Strikingly, questionnaires completed by physicians who were associated with specialized TSC centre had a significantly lower number of items declared as ‘unknown’ compared to physicians not associated with TSC centres. Due to the complexity and highly diverse nature of TSC, a multidisciplinary approach in the management of the disease is recommended [8, 10].

It is known that a single centre establishment of a coordinated, multidisciplinary TSC board results in a significantly higher proportion of regular follow-up opportunities for patients to undergo examinations or to receive specialized treatments [24].

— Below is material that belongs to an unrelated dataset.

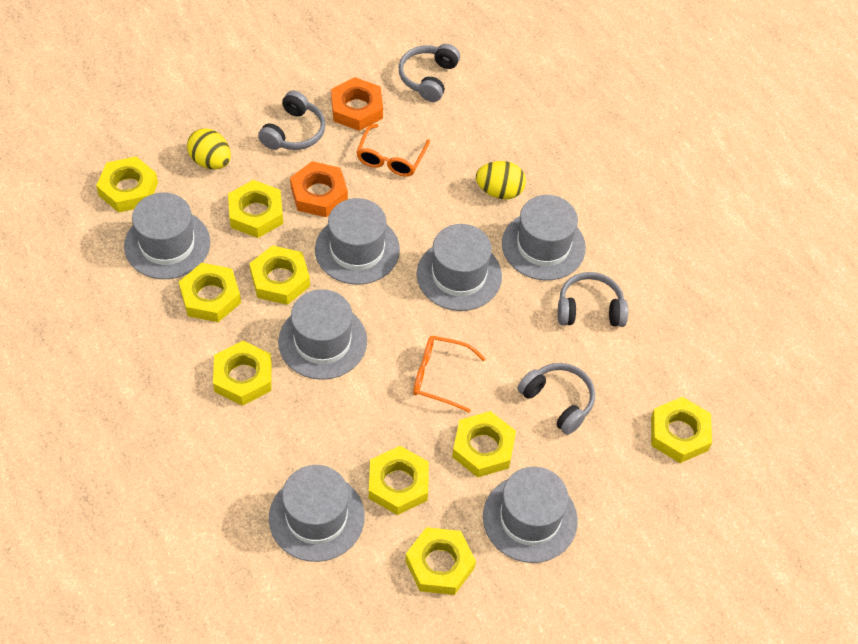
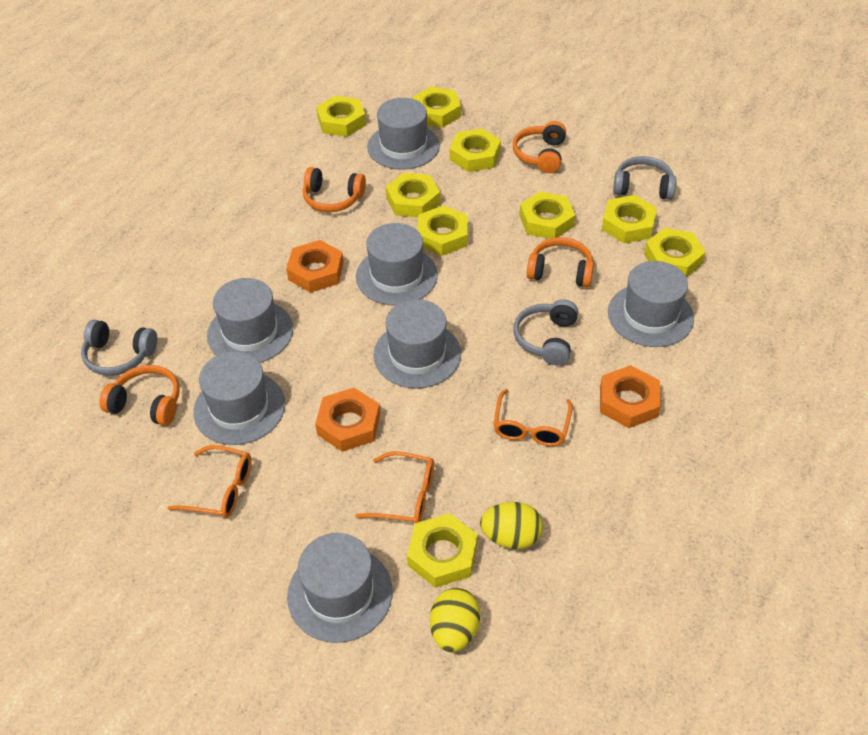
grey headphones: 4 -> 3
orange glasses: 2 -> 3
orange headphones: 0 -> 4
orange nut: 2 -> 3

However, one limitation of this study is that only members of a patient advocacy group and their physicians were included. This might lead to a selection bias, as patients who are organized in a patient advocacy group might have more knowledge about the disease, might be more likely to be seen by specialists and might have a higher degree of disease severity. The response rate < 16% might also induce a bias with regard to a complete coverage of the contacted cohort. It is also worth mentioning that the TSC centres in Germany are certified by this patient organization.

Conclusions

In conclusion we found a good agreement between the patient’s/caregiver’s and the physician’s assessment of those TSC manifestation known to be associated with relevant morbidity and mortality and of the overall estimation of disease severity. This suggests reasonable surveillance strategies, and sufficient patient/caregiver interaction and education in the examined cohort. Patients treated in specialized TSC centres appear to receive surveillance that is more comprehensive.